Marche des Libertés : Situation tendue pour les policiers face à 500 casseurs à Paris

Désormais les semaines se suivent et se ressemblent pour les forces de l’ordre. De la Place de Gambetta à la Place de la Bastille, aujourd’hui samedi 5 décembre, entre jets de projectiles, jets de pierres, tirs de cocktails molotov comme cette explosion devant un groupe de policiers, la violence contre les Forces de l’ordre est monté d’un cran. Jusqu’à 18 heures, heure de fin de la manifestation, les policiers répliquaient encore par des tirs de gaz lacrymogène pour dissuader et disperser les casseurs.

La marche des Libertés de ce samedi 5 décembre 2020, contre le projet de loi Sécurité Globale a montré un nouveau niveau de violence. Entre 300 à 500 casseurs étaient présents dans le cortège parisien.

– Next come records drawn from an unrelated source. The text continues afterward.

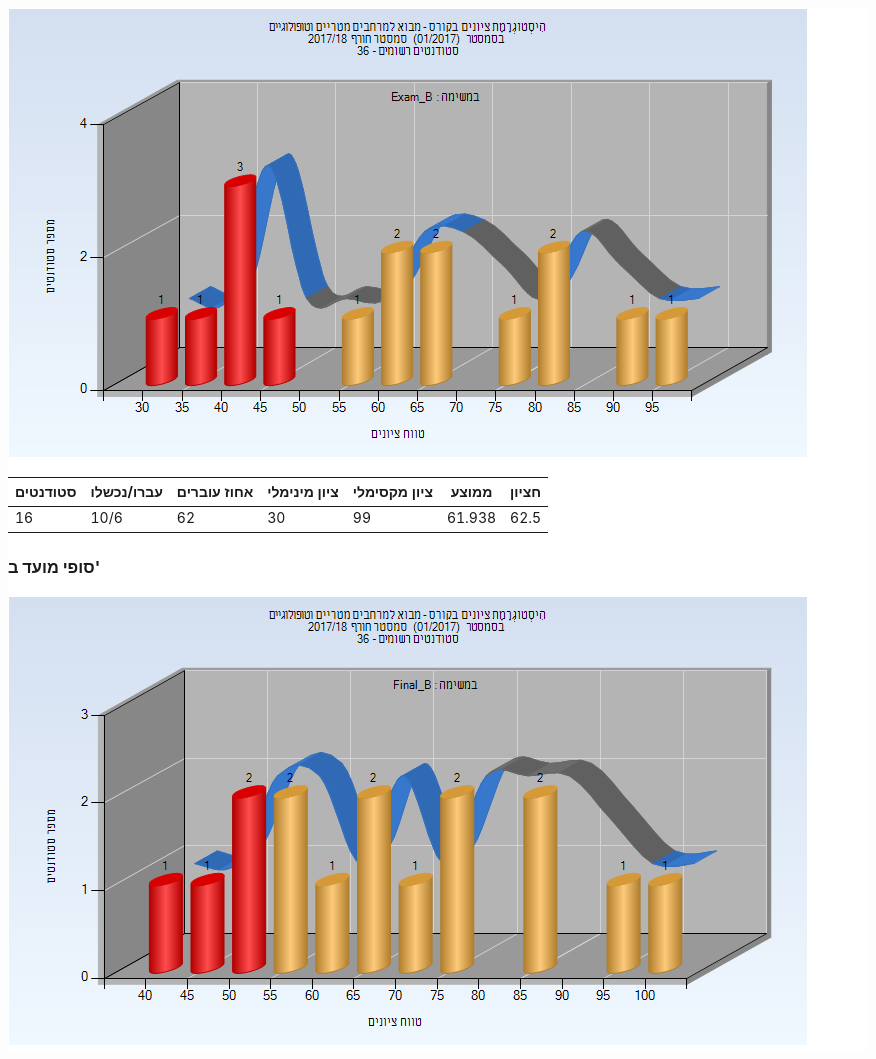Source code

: ![201701 Exam_B](201701/Exam_B.png)

| סטודנטים | עברו/נכשלו | אחוז עוברים | ציון מינימלי | ציון מקסימלי | ממוצע | חציון |
| ---- | ---- | ---- | ---- | ---- | ---- | ---- |
| 16 | 10/6 | 62 | 30 | 99 | 61.938 | 62.5 |

### סופי מועד ב'

![201701 Final_B](201701/Final_B.png)
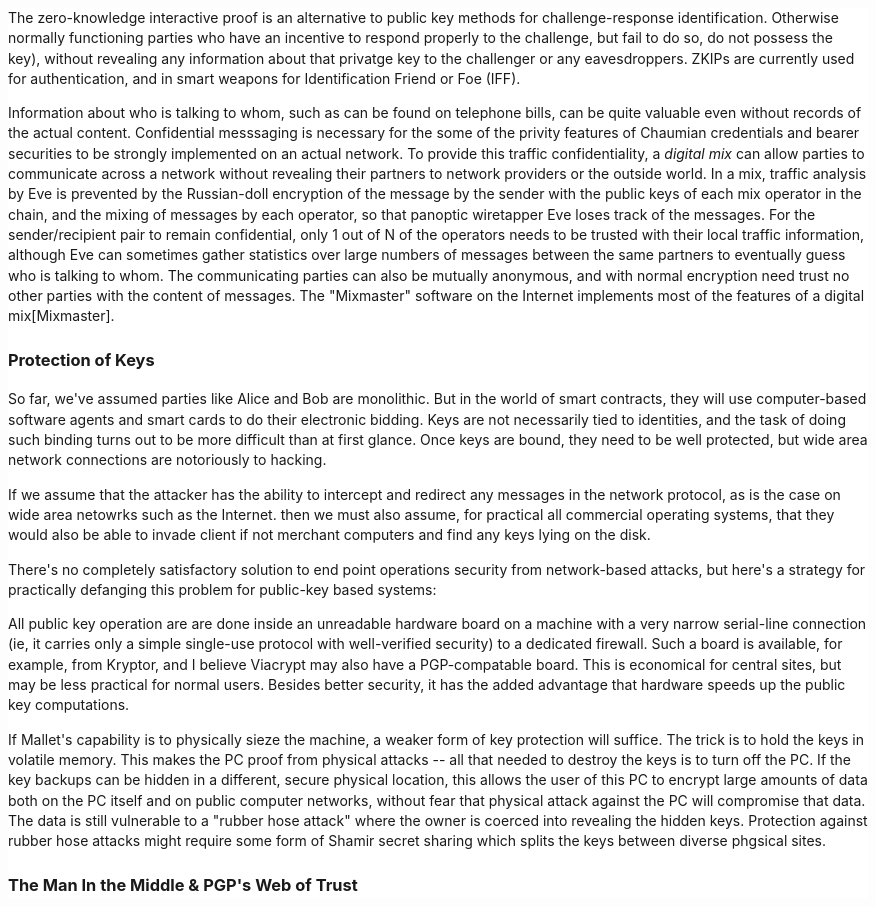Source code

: The zero-knowledge interactive proof is an alternative to public key methods for challenge-response identification.  Otherwise normally functioning parties who have an incentive to respond properly to the challenge, but fail to do so, do not possess the key), without revealing any information about that privatge key to the challenger or any eavesdroppers.  ZKIPs are currently used for authentication, and in smart weapons for Identification Friend or Foe (IFF).   

Information about who is talking to whom, such as can be found on telephone bills, can be quite valuable even without records of the actual content.  Confidential messsaging is necessary for the some of the privity features of Chaumian credentials and bearer securities to be strongly implemented on an actual network. To provide this traffic confidentiality, a *digital mix* can allow parties to communicate across a network without revealing their partners to network providers or the outside world.  In a mix, traffic analysis by Eve is prevented by the Russian-doll encryption of the message by the sender with the public keys of each mix operator in the chain, and the mixing of messages by each operator, so that panoptic wiretapper Eve loses track of the messages.  For the sender/recipient pair to remain confidential, only 1 out of N of the operators needs to be trusted with their local traffic information, although Eve can sometimes gather statistics over large numbers of messages between the same partners to eventually guess who is talking to whom.  The communicating parties can also be mutually anonymous, and with normal encryption need trust no other parties with the content of messages.    The "Mixmaster" software on the Internet implements most of the features of a digital mix[Mixmaster].  

### Protection of Keys  

So far, we've assumed parties like Alice and Bob are monolithic. But in the world of smart contracts, they will use computer-based software agents and smart cards to do their electronic bidding.  Keys are not necessarily tied to identities, and the task of doing such binding turns out to be more difficult than at first glance.  Once keys are bound, they need to be well protected, but wide area network connections are notoriously to hacking.  

If we assume that the attacker has the ability to intercept and redirect any messages in the network protocol, as is the case on wide area netowrks such as the Internet. then we must also assume, for practical all commercial operating systems, that they would also be able to invade client if not merchant computers and find any keys lying on the disk.  

There's no completely satisfactory solution to end point operations security from network-based attacks, but here's a strategy for practically defanging this problem for public-key based systems:  

All public key operation are are done inside an unreadable hardware board on a machine  with a very narrow serial-line connection (ie, it carries only a simple single-use protocol with well-verified security) to a dedicated firewall.  Such a board is available, for example, from Kryptor, and I believe Viacrypt may also have a PGP-compatable board. This is economical for central sites, but may be less practical for normal users.  Besides better security, it has the added advantage that hardware speeds up the public key computations.   

If Mallet's capability is to physically sieze the machine, a weaker form of key protection will suffice.  The trick is to hold the keys in volatile memory.  This makes the PC proof from physical attacks -- all that needed to destroy the keys is to turn off the PC.  If the key backups can be hidden in a different, secure physical location, this allows the user of this PC to encrypt large amounts of data both on the PC itself and on public computer networks, without fear that physical attack against the PC will compromise that data.  The data is still vulnerable to a "rubber hose attack" where the owner is coerced into revealing the hidden keys. Protection against rubber hose attacks might require some form of Shamir secret sharing which splits the keys between diverse phgsical sites.  

### The Man In the Middle &amp; PGP's Web of Trust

Selon la presse nationale, la police a violentée comme elle ne l’a jamais été depuis plusieurs mois, confirme Bertrand Cavalier, le général de gendarmerie est spécialiste du maintien de l’ordre, il commente les images diffusées dans la presse et sur les réseaux sociaux :  « Aujourd’hui, il y a des groupuscules qui sont sans limites et qui ont dans la haine de l’Etat, de la haine des forces de sécurité » note le fonctionnaire.

Causant des scènes de destructions de mobiliers urbains, attaquant les forces de l’ordre plus de 500 casseurs ont réussi à perturber le déroulement de la manifestation qui défilait pacifiquement. Sur la Place de la République, dès  l’arrivée du cortège, aux environs de 15h, malgré les contrôles opérés en amont par les hommes et les femmes de la BRAV, (les Brigades de répression des actions violentes), plusieurs groupes de radicaux ont encerclé la marche. Résultat, les manifestants sont restés de longues minutes bloqués sur la longue avenue de Gambetta. Une place complètement saccagée.

À la Bastille, la tension a été difficile à maîtriser. À l’origine, deux groupes particulièrement violents qui se sont formés, encerclant les marcheurs. Des incendies, des voitures brûlées, des magasins, des banques, des agences ont été pillés, vandalisés.

A 19 heures encore, des casseurs voulaient en découdre avec les forces de l’ordre, et des incidents étaient encore signalés.

Selon le Parquet, 19 personnes ont été placées en garde à vue à Paris. 30 interpellations ont eu lieu à Paris (Préfecture de Police). À Nantes 2 CRS ont été blessés. Plus de 90 mobilisations contre la loi sécurité globale dans l’Hexagone.